Was the reason for his departure the issues he was raising outside the control of the so-called "inner circle", or was it because he has been blogging it? A la Marshall McLuhan, is it the message or the medium? Turner frequently asserts that "digital democracy" is the wave of the future. I wonder, however, if he's ahead of his time, as how many people actually read his blog (or mine, for that matter). Here in Hamilton, a minor buzz was stirred when mayoral candidate (and eventual winner) Fred Eisenberger ran an attack ad on "YouTube.com". Routinely criticized for running lacklustre campaigns, people are now wondering whether this act was a stroke of genius. How many people are surfing YouTube as routinely as they are their television sets? And are these people looking for campaign ads when they do? Late on election night, after Eisenberger had been declared the victor, I had a look at the ad, which kind of screamed U.S. Republican Party. Slightly over 2,000 people had viewed the video to that point. Eisenberger's margin of victory was 452 votes. Is Garth Turner on to something?
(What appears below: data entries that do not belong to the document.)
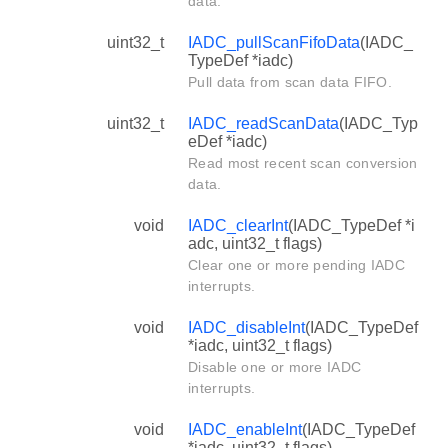
data.
uint32_t
IADC_pullScanFifoData
(IADC_
TypeDef *iadc)
Pull data from scan data FIFO.
uint32_t
IADC_readScanData
(IADC_Typ
eDef *iadc)
Read most recent scan conversion
data.
void
IADC_clearInt
(IADC_TypeDef *i
adc, uint32_t flags)
Clear one or more pending IADC
interrupts.
void
IADC_disableInt
(IADC_TypeDef
*iadc, uint32_t flags)
Disable one or more IADC
interrupts.
void
IADC_enableInt
(IADC_TypeDef
*iadc, uint32_t flags)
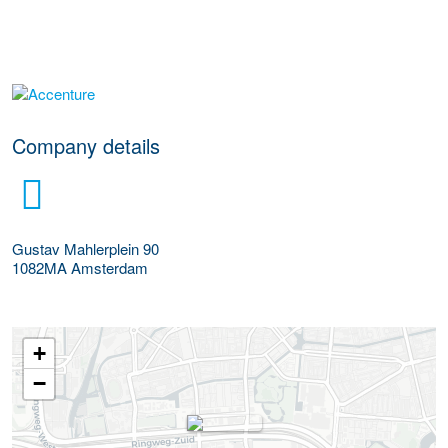
More Employer Details
Company details
Gustav Mahlerplein 90
1082MA
Amsterdam
+
−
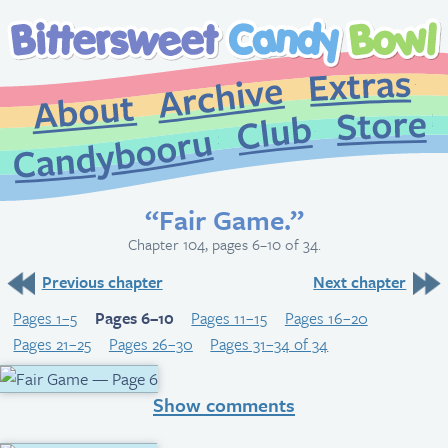
Extr
Archive
About
St
Club
Candybooru
“Fair Game.”
Chapter 104, pages 6–10 of 34.
Previous chapter
Next chapter
Pages 1–5
Pages 6–10
Pages 11–15
Pages 16–20
Pages 21–25
Pages 26–30
Pages 31–34 of 34
Show comments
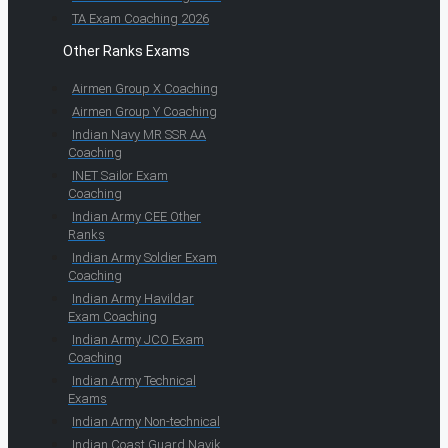
TA Exam Coaching 2026
Other Ranks Exams
Airmen Group X Coaching
Airmen Group Y Coaching
Indian Navy MR SSR AA
Coaching
INET Sailor Exam
Coaching
Indian Army CEE Other
Ranks
Indian Army Soldier Exam
Coaching
Indian Army Havildar
Exam Coaching
Indian Army JCO Exam
Coaching
Indian Army Technical
Exams
Indian Army Non-technical
Indian Coast Guard Navik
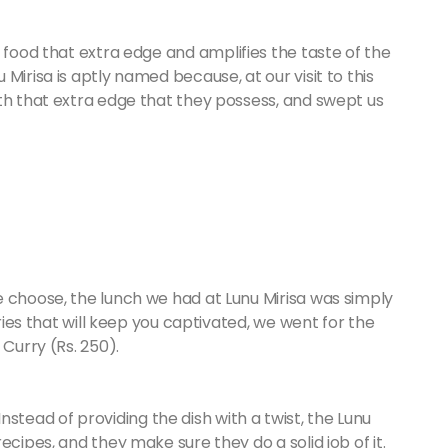
 food that extra edge and amplifies the taste of the
Mirisa is aptly named because, at our visit to this
th that extra edge that they possess, and swept us
 choose, the lunch we had at Lunu Mirisa was simply
rries that will keep you captivated, we went for the
 Curry (Rs. 250).
. Instead of providing the dish with a twist, the Lunu
ecipes, and they make sure they do a solid job of it.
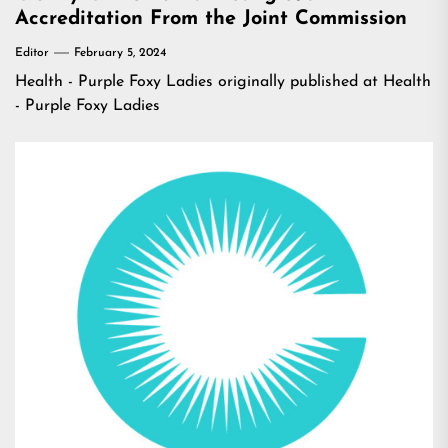
Accreditation From the Joint Commission
Editor
February 5, 2024
Health - Purple Foxy Ladies
originally published at
Health
- Purple Foxy Ladies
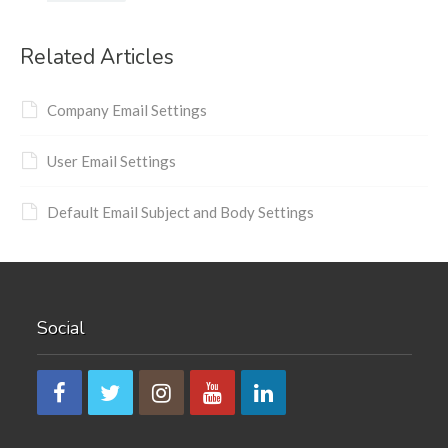
Related Articles
Company Email Settings
User Email Settings
Default Email Subject and Body Settings
Social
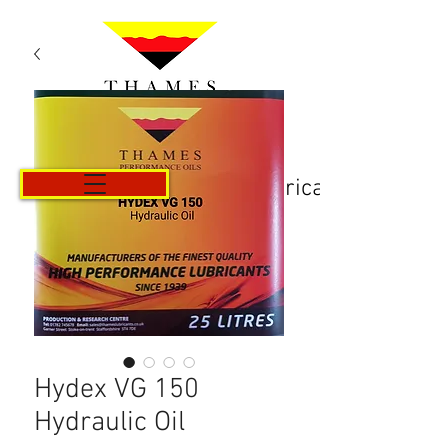
Košarica
Hydex VG 150
Hydraulic Oil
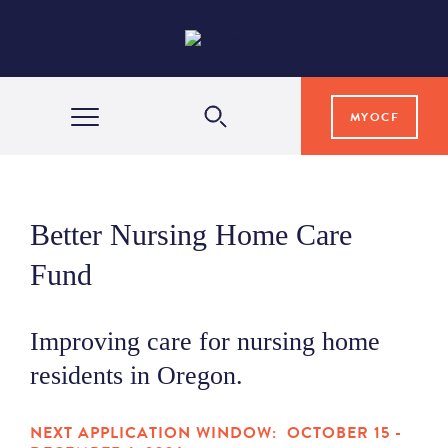
MYOCF
WAYS TO GIVE
Better Nursing Home Care
COMMUNITY IMPACT
Fund
GRANTS & SCHOLARSHIPS
Improving care for nursing home
residents in Oregon.
PROFESSIONAL ADVISORS
NEXT APPLICATION WINDOW: OCTOBER 15 -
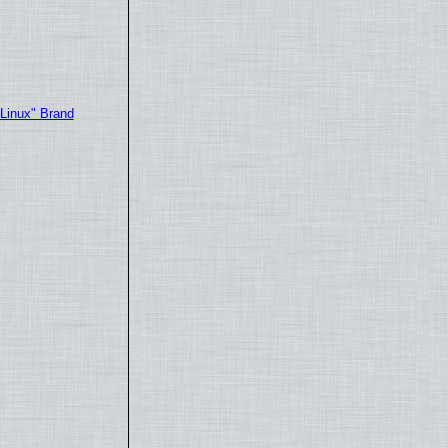
"Linux" Brand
Many were disappointed either that Garth didn't join the Green Party, nor expose secrets on the Prime Minister /his government. With the type of control that PMO has, what kind of information did they expect Garth Turner to actually be in possesion of? For my part, I may be most disappointed that Garth Turner's return to the House of Commons may be short-lived. I don't think he's going back to the Conservatives and I hope he has enough scruples to stay the hell away from the Liberals. In fact, if you are to believe what he is saying on his blog these days, he's finished with party politics altogether.


Oh well. Maybe he can pull a Joe Lieberman (what I used to call a Chuck Cadman) and win it all in Halton as an independant. As a Conservative, I don't know if that would make me happy or upset! It would be worth it, though, to still have Garth Turner around, rambling MPTV rants and all!
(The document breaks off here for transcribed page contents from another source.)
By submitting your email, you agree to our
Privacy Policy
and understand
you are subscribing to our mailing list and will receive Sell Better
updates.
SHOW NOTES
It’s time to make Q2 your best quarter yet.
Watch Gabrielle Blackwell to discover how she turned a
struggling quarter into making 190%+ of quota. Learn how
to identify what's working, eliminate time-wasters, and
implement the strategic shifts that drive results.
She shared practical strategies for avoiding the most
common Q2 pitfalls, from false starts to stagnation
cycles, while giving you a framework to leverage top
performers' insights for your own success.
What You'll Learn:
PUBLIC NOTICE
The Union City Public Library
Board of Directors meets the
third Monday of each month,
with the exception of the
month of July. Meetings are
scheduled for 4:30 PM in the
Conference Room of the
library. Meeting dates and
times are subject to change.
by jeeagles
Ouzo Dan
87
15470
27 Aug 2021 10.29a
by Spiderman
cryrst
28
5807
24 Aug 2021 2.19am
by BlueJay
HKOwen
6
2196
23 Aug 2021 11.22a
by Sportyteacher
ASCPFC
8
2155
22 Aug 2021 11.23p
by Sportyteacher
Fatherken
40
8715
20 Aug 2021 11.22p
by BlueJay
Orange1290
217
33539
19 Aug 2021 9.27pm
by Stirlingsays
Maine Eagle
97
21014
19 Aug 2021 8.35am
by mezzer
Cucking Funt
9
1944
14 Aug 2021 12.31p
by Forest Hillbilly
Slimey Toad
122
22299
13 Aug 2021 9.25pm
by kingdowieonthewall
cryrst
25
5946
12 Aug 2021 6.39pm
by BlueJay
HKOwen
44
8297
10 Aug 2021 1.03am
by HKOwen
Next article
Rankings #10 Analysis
Tuesday, November 14, 2006

Fred Eisenberger elected mayor


Who knew? Just goes to show how accurate I am in picking winners. I had Mayor Larry (DiIanni) winning in a landslide - a two-to-one margin I suggested to someone. Perhaps I won't quit my day job and go into the oddsmaking business, at least where elections are concerned.

I had hoped that Mayor Larry would win re-election, but Mayor Fred I can live with. Not the most inspiring leader I have ever encountered, having first seen him in "action" in the early nineties, when some Beach Strip residents were up in arms over an emissions issue. Whereas his wardmate at the time, the late Dominic Agostino, took the lead in being vocal about an important local issue, Fred seemed to have this deer-in-the-headlights demeanour that suggested he either didn't know what was going on, or that there were about 1,00o other places he would rather have been than at the Beach Strip community centre that evening.

Every campaign he has ever been involved in, including that as a Conservative in the recent election, having placed third behind NDP winner Wayne Marston, and Liberal bagman, Tony Valeri, has been lacklustre.

Can it really be that a U.S.-style attack ad on YouTube.com, of all places, made the differnece? Or did Joanna Chapman's witch-hunt really bear fruit? I hope its neither of the above.